Crossroads of Geometric Numerical Integration and Scientific Machine Learning
Institutskolloquium
- Date: Nov 22, 2024
- Time: 10:30 AM - 12:00 PM (Local Time Germany)
- Speaker: Dr. Michael Kraus
- Michael Kraus is leader of the working group Geometric Numerical Integration and Reduced Complexity Modelling in the department Numerical Methods in Plasma Physics at IPP Garching (https://www.ipp.mpg.de/4106005/gspm). Michael studied physics at the University of Jena and then TU München. For his dissertation at IPP Garching on Variational Integrators in Plasma Physics he received the Otto-Hahn Medal of the MPG. After obtaining his PhD he also gained a Marie Skłodowska-Curie Fellowship for a two year research stay abroad as Visiting Assistant Professor at Waseda University, Tokyo, Japan.
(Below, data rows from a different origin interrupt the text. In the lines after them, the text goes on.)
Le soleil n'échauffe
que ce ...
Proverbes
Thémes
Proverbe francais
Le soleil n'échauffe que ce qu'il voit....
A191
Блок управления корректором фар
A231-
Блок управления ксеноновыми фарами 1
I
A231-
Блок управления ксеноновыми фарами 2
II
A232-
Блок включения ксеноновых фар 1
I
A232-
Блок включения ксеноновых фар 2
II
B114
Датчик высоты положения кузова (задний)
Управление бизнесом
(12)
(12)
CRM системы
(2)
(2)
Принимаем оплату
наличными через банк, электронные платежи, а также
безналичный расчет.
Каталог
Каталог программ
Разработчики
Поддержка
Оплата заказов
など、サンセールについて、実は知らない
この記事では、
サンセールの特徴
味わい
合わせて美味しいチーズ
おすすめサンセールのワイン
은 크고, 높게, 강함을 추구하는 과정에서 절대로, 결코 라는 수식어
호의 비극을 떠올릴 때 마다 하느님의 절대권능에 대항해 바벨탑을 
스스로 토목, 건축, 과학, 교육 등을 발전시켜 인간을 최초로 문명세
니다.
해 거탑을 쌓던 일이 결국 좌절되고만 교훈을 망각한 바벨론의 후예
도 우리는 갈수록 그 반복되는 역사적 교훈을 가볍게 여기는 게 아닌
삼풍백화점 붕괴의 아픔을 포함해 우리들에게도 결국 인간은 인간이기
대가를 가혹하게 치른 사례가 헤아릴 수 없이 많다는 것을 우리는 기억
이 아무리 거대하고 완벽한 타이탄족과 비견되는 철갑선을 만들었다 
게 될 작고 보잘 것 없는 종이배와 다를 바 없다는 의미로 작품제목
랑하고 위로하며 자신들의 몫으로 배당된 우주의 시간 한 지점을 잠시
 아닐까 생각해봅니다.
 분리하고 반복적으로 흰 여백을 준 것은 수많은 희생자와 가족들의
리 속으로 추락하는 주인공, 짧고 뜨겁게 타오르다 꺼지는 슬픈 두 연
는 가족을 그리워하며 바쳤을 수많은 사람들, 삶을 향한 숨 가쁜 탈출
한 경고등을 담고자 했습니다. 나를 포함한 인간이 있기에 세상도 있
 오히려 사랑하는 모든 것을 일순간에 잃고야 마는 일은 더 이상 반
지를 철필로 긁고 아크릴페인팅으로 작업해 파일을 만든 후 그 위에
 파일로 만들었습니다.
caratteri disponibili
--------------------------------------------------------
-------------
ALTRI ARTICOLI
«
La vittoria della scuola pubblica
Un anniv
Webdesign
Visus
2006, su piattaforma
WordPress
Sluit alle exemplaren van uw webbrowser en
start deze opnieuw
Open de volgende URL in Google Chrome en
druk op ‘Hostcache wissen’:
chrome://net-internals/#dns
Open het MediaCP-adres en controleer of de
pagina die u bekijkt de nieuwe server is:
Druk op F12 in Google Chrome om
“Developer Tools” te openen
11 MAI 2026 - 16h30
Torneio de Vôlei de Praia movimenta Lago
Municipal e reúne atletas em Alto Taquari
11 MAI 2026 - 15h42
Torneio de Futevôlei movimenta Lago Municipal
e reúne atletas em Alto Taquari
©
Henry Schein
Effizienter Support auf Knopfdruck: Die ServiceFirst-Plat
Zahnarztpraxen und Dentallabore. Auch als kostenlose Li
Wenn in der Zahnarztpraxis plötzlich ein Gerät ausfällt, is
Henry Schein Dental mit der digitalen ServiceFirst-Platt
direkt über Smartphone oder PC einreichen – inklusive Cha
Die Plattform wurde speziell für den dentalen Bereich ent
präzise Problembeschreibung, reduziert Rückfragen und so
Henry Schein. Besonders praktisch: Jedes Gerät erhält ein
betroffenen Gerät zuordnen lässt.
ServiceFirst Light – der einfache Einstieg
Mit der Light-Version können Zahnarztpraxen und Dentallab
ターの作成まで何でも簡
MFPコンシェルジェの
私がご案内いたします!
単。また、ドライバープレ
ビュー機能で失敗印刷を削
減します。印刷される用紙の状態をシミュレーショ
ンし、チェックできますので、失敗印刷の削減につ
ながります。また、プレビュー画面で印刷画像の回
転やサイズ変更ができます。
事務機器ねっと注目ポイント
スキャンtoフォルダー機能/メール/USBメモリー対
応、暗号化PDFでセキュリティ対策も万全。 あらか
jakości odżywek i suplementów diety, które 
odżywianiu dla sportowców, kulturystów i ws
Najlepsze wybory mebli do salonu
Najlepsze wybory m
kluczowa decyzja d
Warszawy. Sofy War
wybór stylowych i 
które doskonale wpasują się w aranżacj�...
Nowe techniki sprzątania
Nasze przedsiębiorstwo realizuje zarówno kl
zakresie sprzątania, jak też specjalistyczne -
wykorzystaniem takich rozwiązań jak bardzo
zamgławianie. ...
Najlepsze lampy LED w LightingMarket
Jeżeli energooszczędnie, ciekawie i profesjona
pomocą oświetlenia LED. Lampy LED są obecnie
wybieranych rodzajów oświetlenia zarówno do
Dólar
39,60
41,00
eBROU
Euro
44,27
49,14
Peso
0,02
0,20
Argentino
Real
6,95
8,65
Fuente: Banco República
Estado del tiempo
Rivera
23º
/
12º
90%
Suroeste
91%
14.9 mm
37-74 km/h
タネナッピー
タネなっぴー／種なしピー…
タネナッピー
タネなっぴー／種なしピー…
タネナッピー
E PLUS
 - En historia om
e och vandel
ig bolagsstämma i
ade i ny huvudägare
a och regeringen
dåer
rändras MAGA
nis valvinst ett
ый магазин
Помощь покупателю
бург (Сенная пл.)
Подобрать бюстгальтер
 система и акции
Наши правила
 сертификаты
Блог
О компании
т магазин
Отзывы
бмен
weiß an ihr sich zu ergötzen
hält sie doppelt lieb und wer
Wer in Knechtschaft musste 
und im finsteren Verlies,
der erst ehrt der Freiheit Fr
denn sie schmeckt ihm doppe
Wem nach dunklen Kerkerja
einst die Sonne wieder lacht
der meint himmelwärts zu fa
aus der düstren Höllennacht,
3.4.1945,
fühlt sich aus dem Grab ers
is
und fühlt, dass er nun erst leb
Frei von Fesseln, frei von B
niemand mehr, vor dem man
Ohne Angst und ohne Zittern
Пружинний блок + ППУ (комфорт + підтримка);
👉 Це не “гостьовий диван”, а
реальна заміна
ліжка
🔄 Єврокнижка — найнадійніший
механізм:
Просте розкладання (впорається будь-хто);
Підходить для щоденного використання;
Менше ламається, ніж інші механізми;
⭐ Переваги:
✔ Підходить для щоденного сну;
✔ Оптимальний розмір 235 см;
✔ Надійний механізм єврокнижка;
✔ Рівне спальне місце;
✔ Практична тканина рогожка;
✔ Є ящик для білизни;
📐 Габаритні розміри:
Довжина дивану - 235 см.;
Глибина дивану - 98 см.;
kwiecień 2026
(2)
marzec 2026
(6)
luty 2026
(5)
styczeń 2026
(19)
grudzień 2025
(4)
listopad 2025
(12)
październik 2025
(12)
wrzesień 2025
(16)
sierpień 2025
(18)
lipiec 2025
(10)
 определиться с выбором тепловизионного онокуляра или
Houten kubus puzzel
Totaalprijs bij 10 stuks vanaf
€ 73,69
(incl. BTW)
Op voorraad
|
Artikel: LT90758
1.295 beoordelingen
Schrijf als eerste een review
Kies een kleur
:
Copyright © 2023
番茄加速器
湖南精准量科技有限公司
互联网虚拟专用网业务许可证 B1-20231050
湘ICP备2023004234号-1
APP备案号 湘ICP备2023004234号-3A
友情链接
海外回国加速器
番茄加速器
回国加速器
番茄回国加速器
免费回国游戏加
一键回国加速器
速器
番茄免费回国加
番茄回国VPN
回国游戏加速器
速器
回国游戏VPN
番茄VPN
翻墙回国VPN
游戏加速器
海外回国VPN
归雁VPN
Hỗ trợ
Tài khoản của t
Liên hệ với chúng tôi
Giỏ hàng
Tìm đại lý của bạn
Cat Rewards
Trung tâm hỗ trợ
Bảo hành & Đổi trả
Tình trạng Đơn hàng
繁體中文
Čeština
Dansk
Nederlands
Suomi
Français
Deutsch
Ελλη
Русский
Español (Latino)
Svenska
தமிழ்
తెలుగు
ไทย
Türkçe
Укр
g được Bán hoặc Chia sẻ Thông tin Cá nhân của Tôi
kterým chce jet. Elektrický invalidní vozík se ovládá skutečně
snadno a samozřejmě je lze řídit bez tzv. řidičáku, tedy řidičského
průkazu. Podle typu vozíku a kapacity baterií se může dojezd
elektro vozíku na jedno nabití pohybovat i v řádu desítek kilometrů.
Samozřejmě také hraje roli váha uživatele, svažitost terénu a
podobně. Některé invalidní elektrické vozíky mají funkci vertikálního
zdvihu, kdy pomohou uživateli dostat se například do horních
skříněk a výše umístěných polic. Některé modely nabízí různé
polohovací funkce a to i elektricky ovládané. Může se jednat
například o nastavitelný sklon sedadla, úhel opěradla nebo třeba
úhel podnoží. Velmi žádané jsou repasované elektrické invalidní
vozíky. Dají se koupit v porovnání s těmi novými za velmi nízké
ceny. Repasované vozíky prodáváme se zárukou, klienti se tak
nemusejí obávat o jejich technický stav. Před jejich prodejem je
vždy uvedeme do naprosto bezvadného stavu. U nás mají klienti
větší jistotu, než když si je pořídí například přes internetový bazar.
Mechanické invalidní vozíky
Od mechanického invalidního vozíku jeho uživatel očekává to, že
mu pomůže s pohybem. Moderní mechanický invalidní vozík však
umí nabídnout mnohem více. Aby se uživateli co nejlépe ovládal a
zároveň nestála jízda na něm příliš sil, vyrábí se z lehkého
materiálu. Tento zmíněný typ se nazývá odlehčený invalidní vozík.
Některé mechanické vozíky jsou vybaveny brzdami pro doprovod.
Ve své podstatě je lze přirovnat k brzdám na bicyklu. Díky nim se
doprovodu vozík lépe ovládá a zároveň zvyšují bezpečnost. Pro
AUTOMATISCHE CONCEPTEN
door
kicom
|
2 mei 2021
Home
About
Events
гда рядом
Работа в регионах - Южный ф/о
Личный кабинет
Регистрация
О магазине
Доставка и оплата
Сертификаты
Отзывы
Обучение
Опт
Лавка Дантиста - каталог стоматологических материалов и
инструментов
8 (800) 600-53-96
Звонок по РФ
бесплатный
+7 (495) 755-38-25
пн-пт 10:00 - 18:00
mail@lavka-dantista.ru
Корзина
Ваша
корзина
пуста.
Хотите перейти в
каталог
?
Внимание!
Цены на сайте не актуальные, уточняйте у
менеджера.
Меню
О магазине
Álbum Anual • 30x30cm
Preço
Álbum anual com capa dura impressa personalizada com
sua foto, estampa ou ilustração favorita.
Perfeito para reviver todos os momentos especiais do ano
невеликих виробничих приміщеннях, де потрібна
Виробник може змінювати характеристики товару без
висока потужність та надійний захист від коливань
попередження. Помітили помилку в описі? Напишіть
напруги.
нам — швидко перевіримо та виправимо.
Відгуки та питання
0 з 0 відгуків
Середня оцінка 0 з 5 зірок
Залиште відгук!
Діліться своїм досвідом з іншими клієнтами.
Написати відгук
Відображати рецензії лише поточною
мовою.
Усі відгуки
In 2017 he returned to IPP as tenure staff scientist in department NMPP where he was promoted to working group leader in 2021.
- Location: IPP Garching
- Room: Arnulf-Schlüter Lecture Hall in Building D2 and Zoom
- Host: IPP
- Contact: karl.krieger@ipp.mpg.de
Many dynamical systems in physics and other fields possess some form of geometric structure, such as Lagrangian or Hamiltonian structure, symmetries, and conservation laws. Geometric numerical integration describes the research field that aims at developing numerical algorithms for solving such systems while preserving their geometric structure. Usually, such algorithms show greatly reduced errors and better long-time stability than non-structure-preserving algorithms. Scientific machine learning is a relatively new research field that aims at using machine learning methods for the solution of differential equations. In this presentation, we will explore how ideas of geometric numerical integration can be brought forward to the realms of scientific machine learning to make machine learning methods more robust. The talk starts with a brief review of numerical approximation and integration. Then, important mathematical structures of Hamiltonian systems will be reviewed, and the consequences of their non-preservation in numerical simulations highlighted. Basic structure-preserving algorithms for canonical Hamiltonian systems will be introduced and compared with their non-structure-preserving counterparts. In the second part of the talk, different approaches to using machine learning techniques for the solution of differential equations will be described. After exploring once more the consequences of disregarding the structure of the dynamical system, we will discuss how geometric structure can be incorporated into machine learning methods such as neural networks. The talk will close with an outlook on training-free algorithms.